In her book titled Originals, American Women Artists, Eleanor Munro wrote “Lee Krasner was referred to by macho artists and art critics during her life as “Pollock’s wife who also paints.”

Krasner was always open to change and receptive to the possibilities for new directions in her work. In an interview, Munro asked the artist about her revisionist tendencies. Krasner said: I believe in listening to cycles.” She always trusted her preference for a connection to nature, and was always willing to wait for a return from a dead cycle to get started again.

With regard to her paper and canvas collages Krasner said: “Obviously I’m hauling out work (drawings) of 30 years ago. Obviously pulling that out. Dealing with it. Not ignoring, hiding it. I’m saying, here it is in another form. This is where I’ve come from: from there to here. It gives me a kick to be able to go back and pick up 30 years ago. It renews my confidence in something I believe. That there is continuity.”

 

FINAL THOUGHTS

Some artists focus on one particular style so that almost any art lover can easily describe typical examples of their works. Other artists, however, purposefully and constantly evolve their style, refusing to be limited by one aesthetic approach. Lee Krasner epitomized this approach. To describe a typical Lee Krasner painting would be impossible, because her work was never typical. Multiple times over the course of her career Krasner completely redirected her approach to painting.
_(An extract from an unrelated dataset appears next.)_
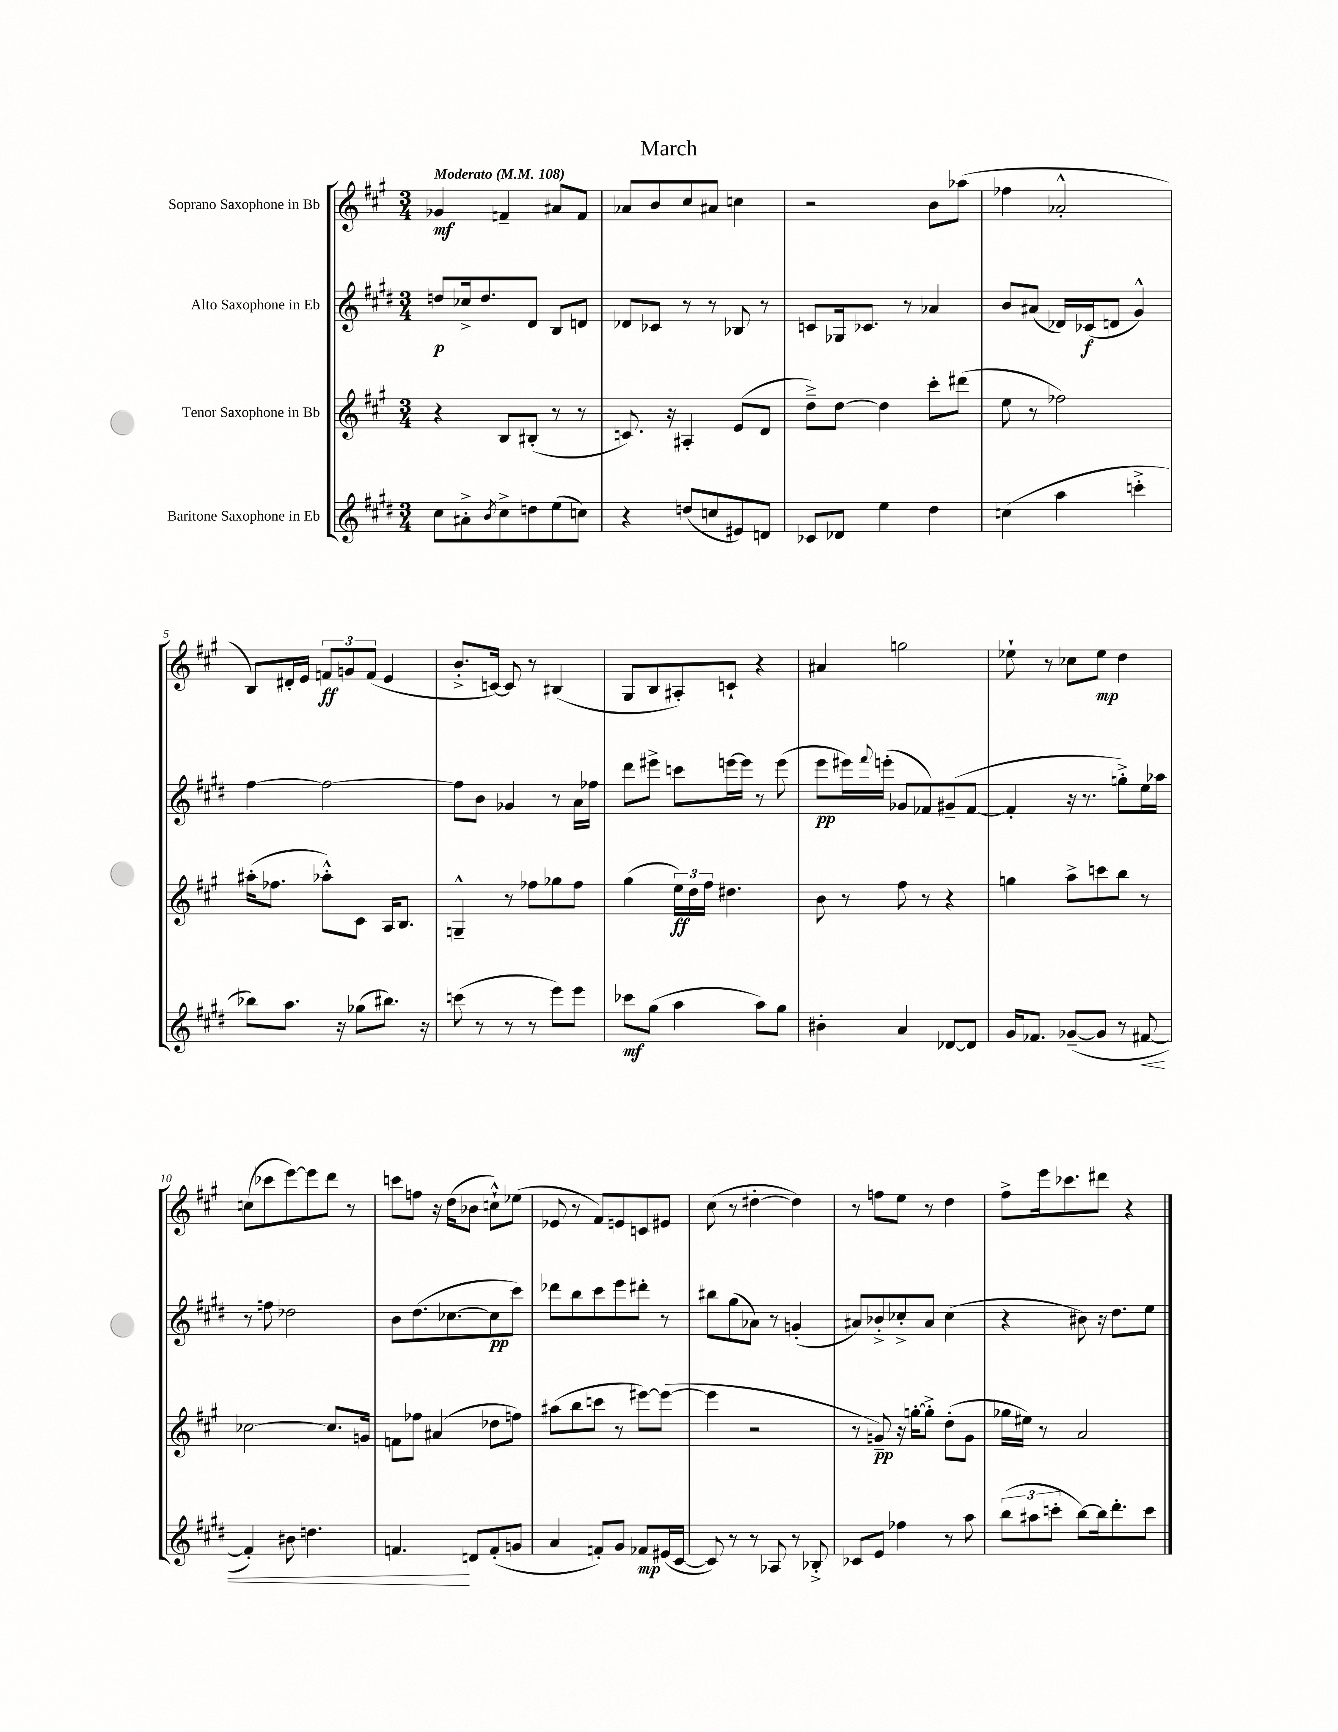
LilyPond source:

Although she is normally associated with the Abstract Expressionists, Krasner’sdesire to revise her aesthetic – or what she called “breaks” – led to her innovative Little Image series of the late 1940s, her bold collages of the 1950s, and her large canvases, brilliant with color, of the 1960s.

Krasner was “rediscovered” by feminist art historians during the 1970s and lived to see the recognition of her art and career, which continues to grow to this day.